From the Pastor: Corpus Christi Sequence
Last week we celebrated Corpus Christi on Thursday, the actual day of the celebration, and then on Sunday we celebrated the External Solemnity of Corpus Christi for the sake of those who could not make it on Thursday. I had mentioned on Thursday that it would behoove everyone to get a copy of the sequence (written by St. Thomas Aquinas) and read and study it. Although you will probably find a beautiful poetic translation in your missal, I want you to be able to compare it to a more literal translation, for it is very difficult to translate and keep the same meaning and doubly difficult to do so while also trying to keep a rhyme and meter in a foreign language. So here is one from Abbot Gueranger’s “The Liturgical Year”, a classic commentary on the Masses on the Church’s liturgical calendar of old. It isn’t as melodious as some other translations you might find, but it is powerful in Catholic teaching about the Eucharist!
Praise thy Saviour, O Sion! praise thy guide and shepherd, in hymns and canticles.
As much as thou hast power, so also dare; for he is above all praise, nor canst thou praise him enough.
This day there is given to us a special theme of praise -- the living and life-giving Bread,
Which, as our faith assures us, was given to the twelve brethren, as they sat at the table of the holy Supper.
Let our praise be full, let it be sweet: let our soul’s jubilee be joyous, let it be beautiful;
For we are celebrating that great day, whereon is commemorated the first institution of this Table.
In this Table of the new King, the new Pasch of the new Law puts an end to the old Passover.
Newness puts the old to flight, and so does truth the shadow; the light drives night away.
What Christ did at that Supper, that he said was to be done in remembrance of him.
Taught by his sacred institution, we consecrate this bread and wine into the Victim of salvation.
This is the dogma given to Christians -- that bread passes into Flesh, and wine into Blood.
What thou understandest not, what thou seest not, that let a generous faith confirm thee in beyond nature’s course.
Under the different species, which are signs not things, there hidden lie things of infinite worth.
The Flesh is food, the Blood is drink; yet Christ is whole under each species.

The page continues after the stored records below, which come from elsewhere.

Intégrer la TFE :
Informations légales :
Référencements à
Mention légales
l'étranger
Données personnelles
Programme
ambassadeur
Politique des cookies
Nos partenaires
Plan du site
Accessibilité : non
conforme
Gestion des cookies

He is not cut by the receiver, nor broken, nor divided: he is taken whole.
He is received by one, he is received by a thousand; the one receives as much as all; nor is he consumed, who is received.
The good receive, the bad receive, but with the difference of life or death.
‘Tis death to the bad, ‘tis life to the good: lo! how unlike is the effect of the one like receiving.
And when the Sacrament is broken, waver not! but remember, that there is as much under each fragment, as is hid under the whole.
Of the substance that is there, there is no division; it is but the sign that is broken; and he who is the signified, is not thereby diminished, either as to state or stature.
Lo! the Bread of angels is made the food of pilgrims; verily it is the Bread of the Children, not to be cast to dogs.
It is foreshown in figures: when Isaac is slain, when the Paschal lamb is prescribed, when Manna is given to our fathers.
O good Shepherd! true Bread! Jesus! have mercy upon us: feed us, defend us: give us to see good things in the land of the living.
O thou, who knowest and canst do all things, who feedest us mortals here below, make us to be thy companions in the banquet yonder above, and they joint-heirs, and fellow-citizens with the saints!